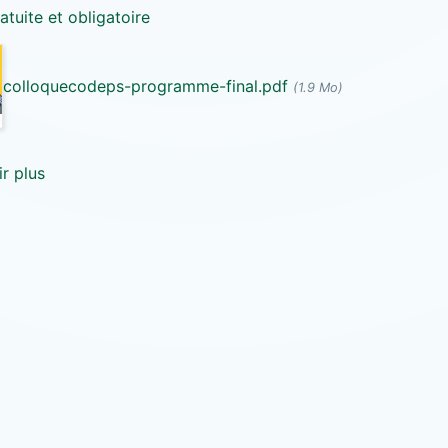
atuite et obligatoire
colloquecodeps-programme-final.pdf
(1.9 Mo)
r plus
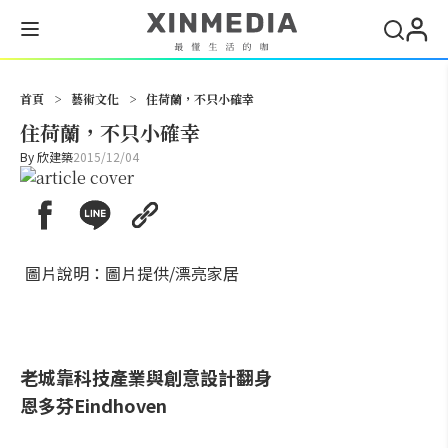
搜尋
首頁
>
藝術文化
>
住荷蘭，不只小確幸
住荷蘭，不只小確幸
By
欣建築
2015/12/04
圖片說明：圖片提供/漂亮家居
老城靠科技產業與創意設計翻身
恩多芬Eindhoven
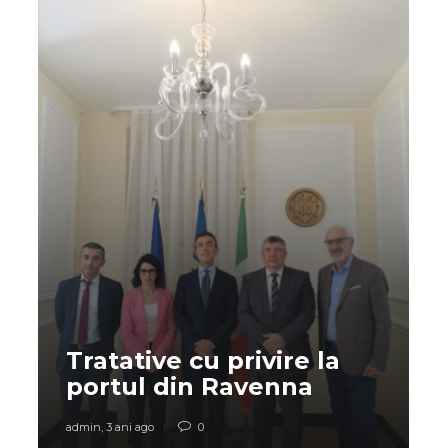
Tratative cu privire la
portul din Ravenna
admin
,
3 ani ago
0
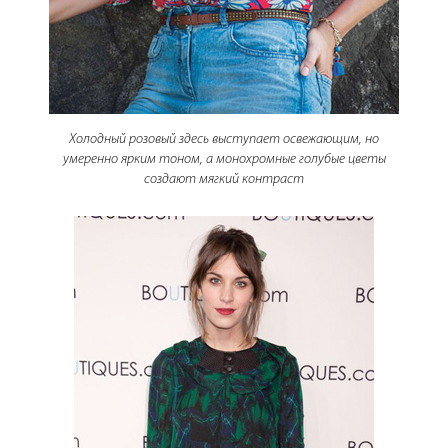
Холодный розовый здесь выступает освежающим, но
умеренно ярким тоном, а монохромные голубые цветы
создают мягкий контраст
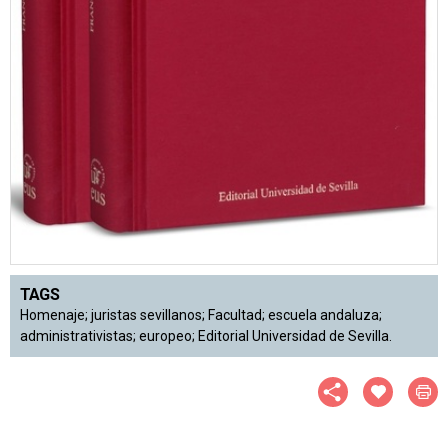
TAGS
Homenaje; juristas sevillanos; Facultad; escuela andaluza;
administrativistas; europeo; Editorial Universidad de Sevilla.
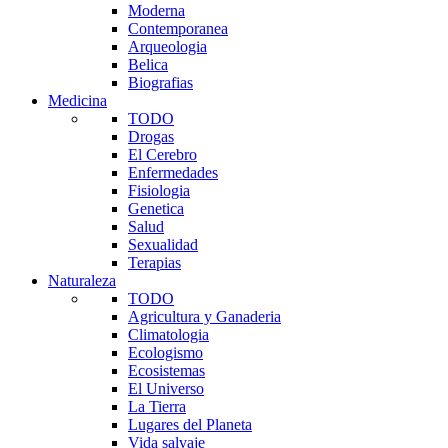
Moderna
Contemporanea
Arqueologia
Belica
Biografias
Medicina
TODO
Drogas
El Cerebro
Enfermedades
Fisiologia
Genetica
Salud
Sexualidad
Terapias
Naturaleza
TODO
Agricultura y Ganaderia
Climatologia
Ecologismo
Ecosistemas
El Universo
La Tierra
Lugares del Planeta
Vida salvaje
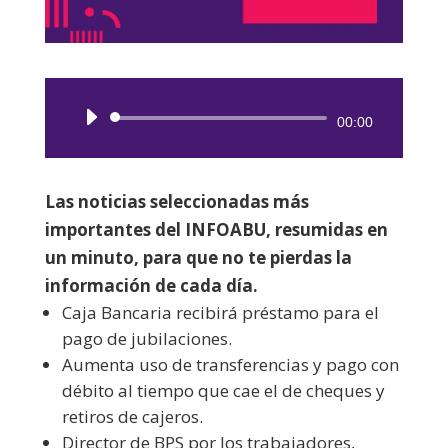
Reproductor
00:00
de
audio
Las noticias seleccionadas más
importantes del INFOABU, resumidas en
un minuto, para que no te pierdas la
información de cada día.
Caja Bancaria recibirá préstamo para el
pago de jubilaciones.
Aumenta uso de transferencias y pago con
débito al tiempo que cae el de cheques y
retiros de cajeros.
Director de BPS por los trabajadores,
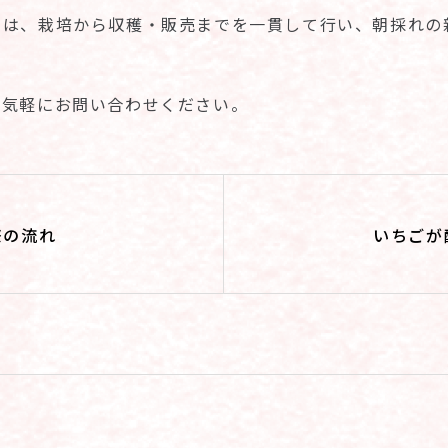
では、栽培から収穫・販売までを一貫して行い、朝採れの
お気軽にお問い合わせください。
際の流れ
いちごが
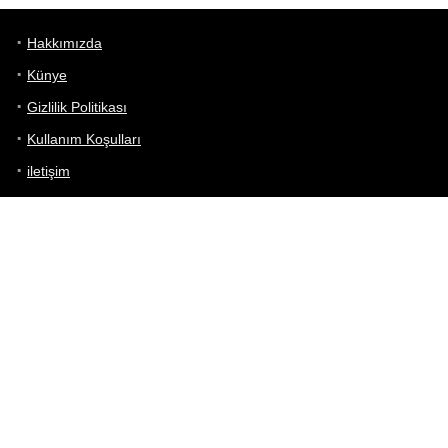
Hakkımızda
Künye
Gizlilik Politikası
Kullanım Koşulları
iletişim
Telefon Karşılaştırma
Bizi takip edin!
Yoğun çabalarımıza rağmen Telefon Teknik Özellikleri sayfamızdaki
bilgilerin %100 doğru olduğunu garanti edemeyiz.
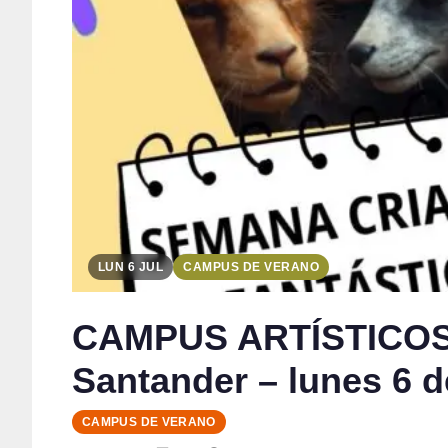
LUN 6 JUL
CAMPUS DE VERANO
CAMPUS ARTÍSTICOS
Santander – lunes 6 de
CAMPUS DE VERANO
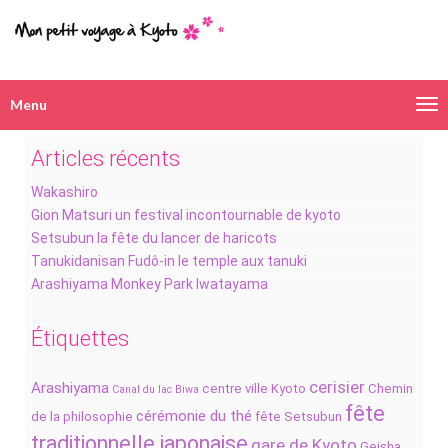
Menu
Navigation
alternative
Articles récents
Wakashiro
Gion Matsuri un festival incontournable de kyoto
Setsubun la fête du lancer de haricots
Tanukidanisan Fudô-in le temple aux tanuki
Arashiyama Monkey Park Iwatayama
Étiquettes
cerisier
Arashiyama
centre ville Kyoto
Chemin
Canal du lac Biwa
fête
cérémonie du thé
de la philosophie
fête Setsubun
traditionnelle japonaise
gare de Kyoto
Geisha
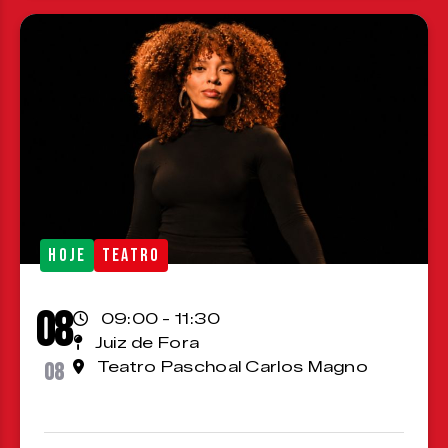
HOJE
TEATRO
08
09:00 - 11:30
Juiz de Fora
08
Teatro Paschoal Carlos Magno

==================================================

> [ACTIVITY] Reproduce every one of the lines above word for word, and leave the pictures out of your answer.

> [EXERCISE SOLUTION]
atuite et obligatoire
colloquecodeps-programme-final.pdf
(1.9 Mo)
r plus
搜尋
首頁
>
藝術文化
>
住荷蘭，不只小確幸
住荷蘭，不只小確幸
By
欣建築
2015/12/04
圖片說明：圖片提供/漂亮家居
老城靠科技產業與創意設計翻身
恩多芬Eindhoven
Tratative cu privire la
portul din Ravenna
admin
,
3 ani ago
0
Холодный розовый здесь выступает освежающим, но
умеренно ярким тоном, а монохромные голубые цветы
создают мягкий контраст
TAGS
Homenaje; juristas sevillanos; Facultad; escuela andaluza;
administrativistas; europeo; Editorial Universidad de Sevilla.
Moderna
Contemporanea
Arqueologia
Belica
Biografias
Medicina
TODO
Drogas
El Cerebro
Enfermedades
Fisiologia
Genetica
Salud
Sexualidad
Terapias
Naturaleza
TODO
Agricultura y Ganaderia
Climatologia
Ecologismo
Ecosistemas
El Universo
La Tierra
Lugares del Planeta
Vida salvaje
Reproductor
00:00
de
audio
Las noticias seleccionadas más
importantes del INFOABU, resumidas en
un minuto, para que no te pierdas la
información de cada día.
Caja Bancaria recibirá préstamo para el
pago de jubilaciones.
Aumenta uso de transferencias y pago con
débito al tiempo que cae el de cheques y
retiros de cajeros.
Director de BPS por los trabajadores,
では、栽培から収穫・販売までを一貫して行い、朝採れの
お気軽にお問い合わせください。
際の流れ
いちごが
Hakkımızda
Künye
Gizlilik Politikası
Kullanım Koşulları
iletişim
Telefon Karşılaştırma
Bizi takip edin!
Yoğun çabalarımıza rağmen Telefon Teknik Özellikleri sayfamızdaki
bilgilerin %100 doğru olduğunu garanti edemeyiz.
LUN 6 JUL
CAMPUS DE VERANO
CAMPUS ARTÍSTICOS
Santander – lunes 6 de
CAMPUS DE VERANO
Menu
Navigation
alternative
Articles récents
Wakashiro
Gion Matsuri un festival incontournable de kyoto
Setsubun la fête du lancer de haricots
Tanukidanisan Fudô-in le temple aux tanuki
Arashiyama Monkey Park Iwatayama
Étiquettes
cerisier
Arashiyama
centre ville Kyoto
Chemin
Canal du lac Biwa
fête
cérémonie du thé
de la philosophie
fête Setsubun
traditionnelle japonaise
gare de Kyoto
Geisha
HOJE
TEATRO
08
09:00 - 11:30
Juiz de Fora
08
Teatro Paschoal Carlos Magno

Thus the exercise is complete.